Narcolepsy is one of the many sleep disorders that can be tied to microsleep. Narcolepsy is a chronic neurological disorder, a form of hypersomnia, that causes dysfunction and overlap in the normally distinct sleep-wake cycles. The result is an increased risk of frequent sleep attacks that are more severe and noticeable than microsleeps. In addition to sudden, uncontrollable lapses of sleep and daytime sleepiness, narcolepsy sufferers also experience fragmented sleep and insomnia at night, something not typical for microsleepers.

How to prevent microsleep while driving and stay awake

It is important to recognize the signs of microsleep while driving and to act fast in order to prevent potentially fatal accidents. Denial and the inability to recognize fatigue is a common culprit. Luckily, there are several ways to quickly reenergize while driving without having to stop for a full night’s sleep (although we always recommend that above anything else). 

Be on the lookout for these warning signs next time you get behind the wheel: 

  • Frequent yawning or inability to keep your eyes open
  • Catching yourself “nodding off” 
  • Inability to remember driving the last few miles
  • Missing road signs or turn offs
  • Having trouble keeping a distance to the car in front of you
  • Drifting into the shoulder of the road or the other lane of traffic

If you catch yourself in any of these situations, act fast and change the monotone action that is making parts of your brain sleepy:

  • Pull over at a rest stop and take a power nap
  • Use caffeine for a quick boost
  • Get out of the car and get your pulse up, for example by doing jumping jacks
  • Have a conversation (using a headset as to not distract from driving even further)
  • Overall, ensure that you get enough regular sleep before driving 
  • Share the driving with a fellow passenger if possible 
  • Use public transportation as an alternative if possible

Contrary to what most people believe, turning up the music and opening the window will not wake you up. Sleep is always the best remedy, even if just a short nap.

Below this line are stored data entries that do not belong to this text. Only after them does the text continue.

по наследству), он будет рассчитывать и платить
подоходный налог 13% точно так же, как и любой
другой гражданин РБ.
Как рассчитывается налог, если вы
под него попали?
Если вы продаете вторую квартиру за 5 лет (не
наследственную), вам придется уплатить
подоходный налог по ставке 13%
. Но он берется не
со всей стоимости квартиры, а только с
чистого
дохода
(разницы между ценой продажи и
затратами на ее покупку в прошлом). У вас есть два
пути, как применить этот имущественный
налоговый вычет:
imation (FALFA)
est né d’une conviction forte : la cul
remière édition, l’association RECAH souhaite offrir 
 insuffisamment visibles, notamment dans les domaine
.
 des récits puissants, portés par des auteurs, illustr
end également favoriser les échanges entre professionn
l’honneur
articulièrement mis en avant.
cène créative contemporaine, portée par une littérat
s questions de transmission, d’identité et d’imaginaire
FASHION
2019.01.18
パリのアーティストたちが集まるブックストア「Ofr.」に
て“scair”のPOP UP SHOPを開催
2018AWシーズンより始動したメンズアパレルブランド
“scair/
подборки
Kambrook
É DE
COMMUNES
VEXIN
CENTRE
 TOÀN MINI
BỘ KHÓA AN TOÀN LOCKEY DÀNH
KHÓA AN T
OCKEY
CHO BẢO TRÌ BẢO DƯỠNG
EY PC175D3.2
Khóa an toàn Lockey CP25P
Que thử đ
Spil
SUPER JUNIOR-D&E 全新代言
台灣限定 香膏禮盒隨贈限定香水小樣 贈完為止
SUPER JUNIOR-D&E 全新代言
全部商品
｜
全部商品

Remember the good sleep habits

Microsleep is linked to excessive daytime sleepiness, and everyone can experience it. The good news is that microsleeps are entirely preventable with good sleep habits and a keen awareness of symptoms of sleepiness. If you suspect an underlying sleep disorder is playing havoc on your sleep-wake system, now is the time to seek help from your physician.

Summary FAQs

How long do microsleep episodes last?

Microsleeps last for 15 seconds or less. In this short period of time, the brain switches rapidly between being awake and being asleep.

What are the main symptoms of microsleep episodes?

Frequent yawning, inability to keep your eyes on, head nodding or body jerks are some common symptoms. However, no matter these, microsleep often leaves the feeling of ‘zoning out’ for a moment.

How to prevent falling asleep while driving?

You can prevent falling asleep while driving by pulling over and taking a power nap, using caffeine, sharing the driving with a fellow passenger, or trying to get your pulse up. But overall, ensuring you get enough sleep is the main prevention of microsleep episodes.